Segment Open

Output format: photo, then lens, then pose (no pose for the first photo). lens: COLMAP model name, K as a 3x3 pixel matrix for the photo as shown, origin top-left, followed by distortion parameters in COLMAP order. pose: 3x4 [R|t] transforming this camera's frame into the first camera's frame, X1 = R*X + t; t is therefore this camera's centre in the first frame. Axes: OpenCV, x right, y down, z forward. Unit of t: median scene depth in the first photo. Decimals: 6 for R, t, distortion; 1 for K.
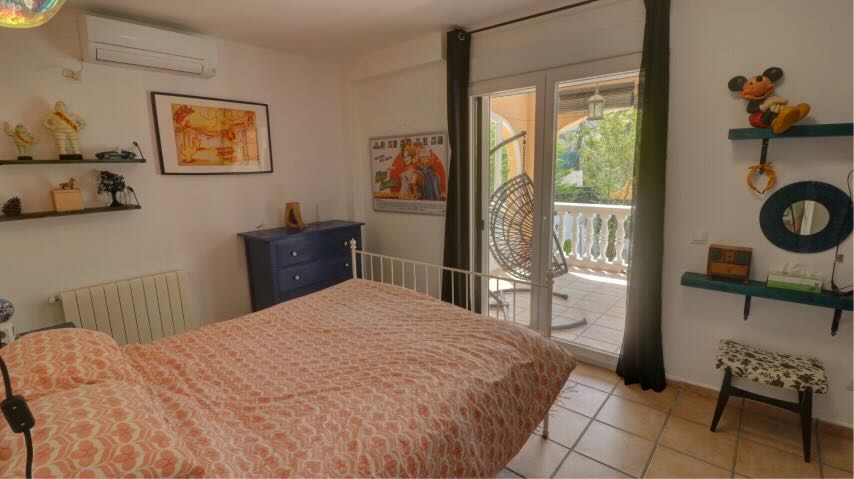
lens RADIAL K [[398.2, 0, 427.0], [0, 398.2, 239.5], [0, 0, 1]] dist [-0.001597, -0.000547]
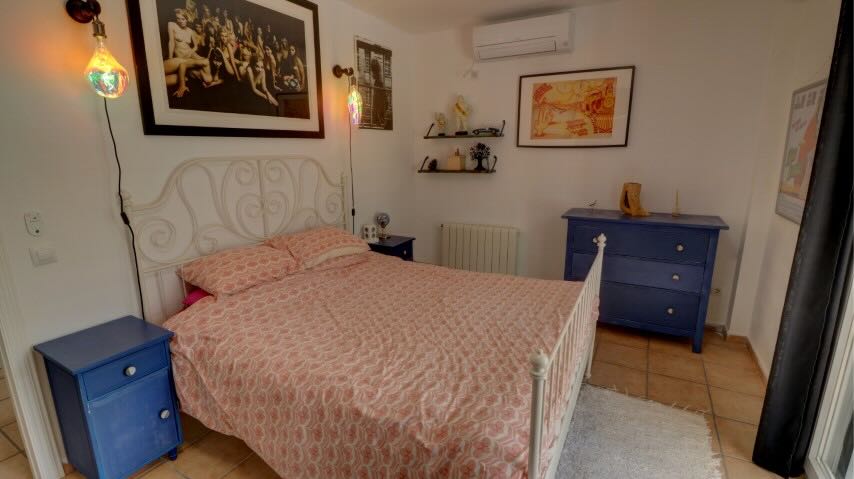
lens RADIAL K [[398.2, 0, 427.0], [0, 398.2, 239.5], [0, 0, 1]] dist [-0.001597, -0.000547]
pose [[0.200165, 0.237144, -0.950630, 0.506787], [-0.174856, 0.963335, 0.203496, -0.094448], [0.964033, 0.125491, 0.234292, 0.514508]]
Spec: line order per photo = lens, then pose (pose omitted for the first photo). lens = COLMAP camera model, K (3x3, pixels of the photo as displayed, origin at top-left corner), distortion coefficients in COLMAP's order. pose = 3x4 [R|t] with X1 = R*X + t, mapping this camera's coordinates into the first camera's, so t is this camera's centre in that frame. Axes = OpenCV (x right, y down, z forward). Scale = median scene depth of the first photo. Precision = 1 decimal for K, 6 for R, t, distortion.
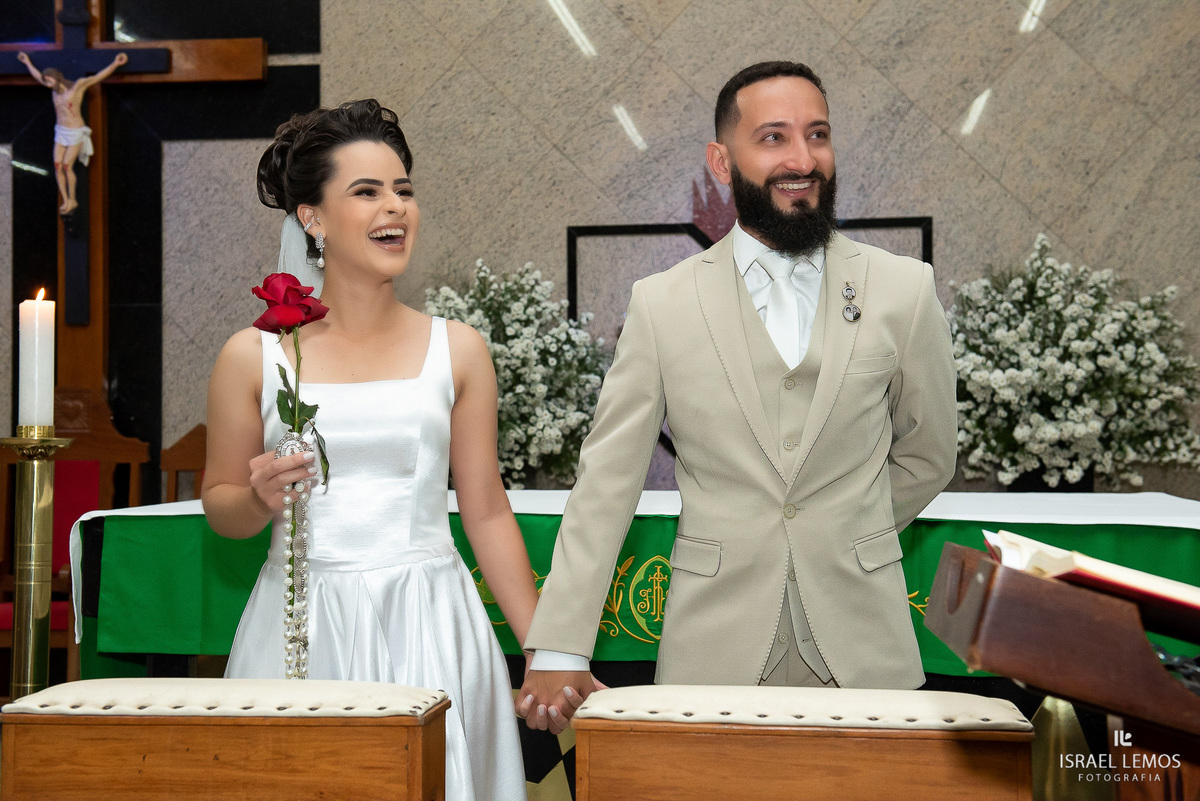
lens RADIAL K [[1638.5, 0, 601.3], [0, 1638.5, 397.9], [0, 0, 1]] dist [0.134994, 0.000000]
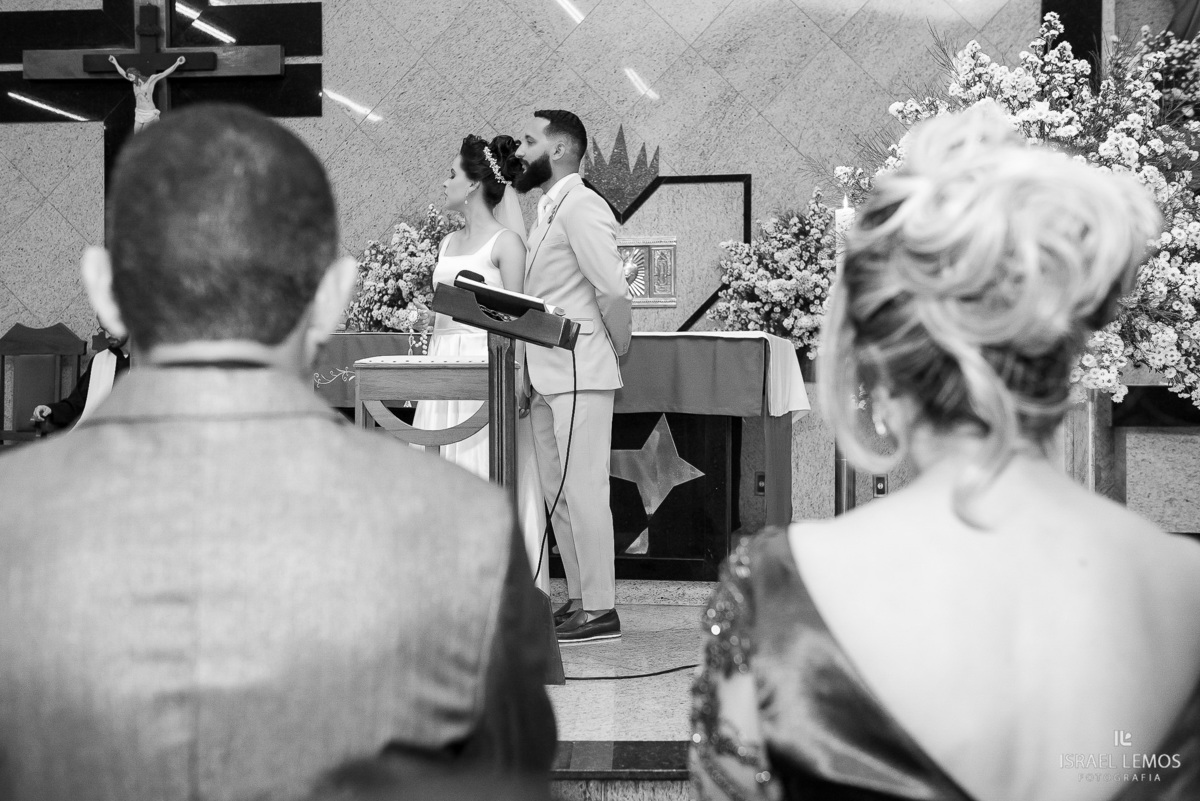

Segment Closed

Copy out the whole listing exactly. Skip its pictures.

Output format: photo, then lens, then pose (no pose for the first photo). lens: COLMAP model name, K as a 3x3 pixel matrix for the photo as shown, origin top-left, followed by distortion parameters in COLMAP order. pose: 3x4 [R|t] transforming this camera's frame into the first camera's frame, X1 = R*X + t; t is therefore this camera's centre in the first frame. Axes: OpenCV, x right, y down, z forward. Unit of t: median scene depth in the first photo. Decimals: 6 for R, t, distortion; 1 for K.
lens RADIAL K [[398.2, 0, 427.0], [0, 398.2, 239.5], [0, 0, 1]] dist [-0.001597, -0.000547]
lens RADIAL K [[398.2, 0, 427.0], [0, 398.2, 239.5], [0, 0, 1]] dist [-0.001597, -0.000547]
pose [[0.200165, 0.237144, -0.950630, 0.506787], [-0.174856, 0.963335, 0.203496, -0.094448], [0.964033, 0.125491, 0.234292, 0.514508]]
Spec: line order per photo = lens, then pose (pose omitted for the first photo). lens = COLMAP camera model, K (3x3, pixels of the photo as displayed, origin at top-left corner), distortion coefficients in COLMAP's order. pose = 3x4 [R|t] with X1 = R*X + t, mapping this camera's coordinates into the first camera's, so t is this camera's centre in that frame. Axes = OpenCV (x right, y down, z forward). Scale = median scene depth of the first photo. Precision = 1 decimal for K, 6 for R, t, distortion.
lens RADIAL K [[1638.5, 0, 601.3], [0, 1638.5, 397.9], [0, 0, 1]] dist [0.134994, 0.000000]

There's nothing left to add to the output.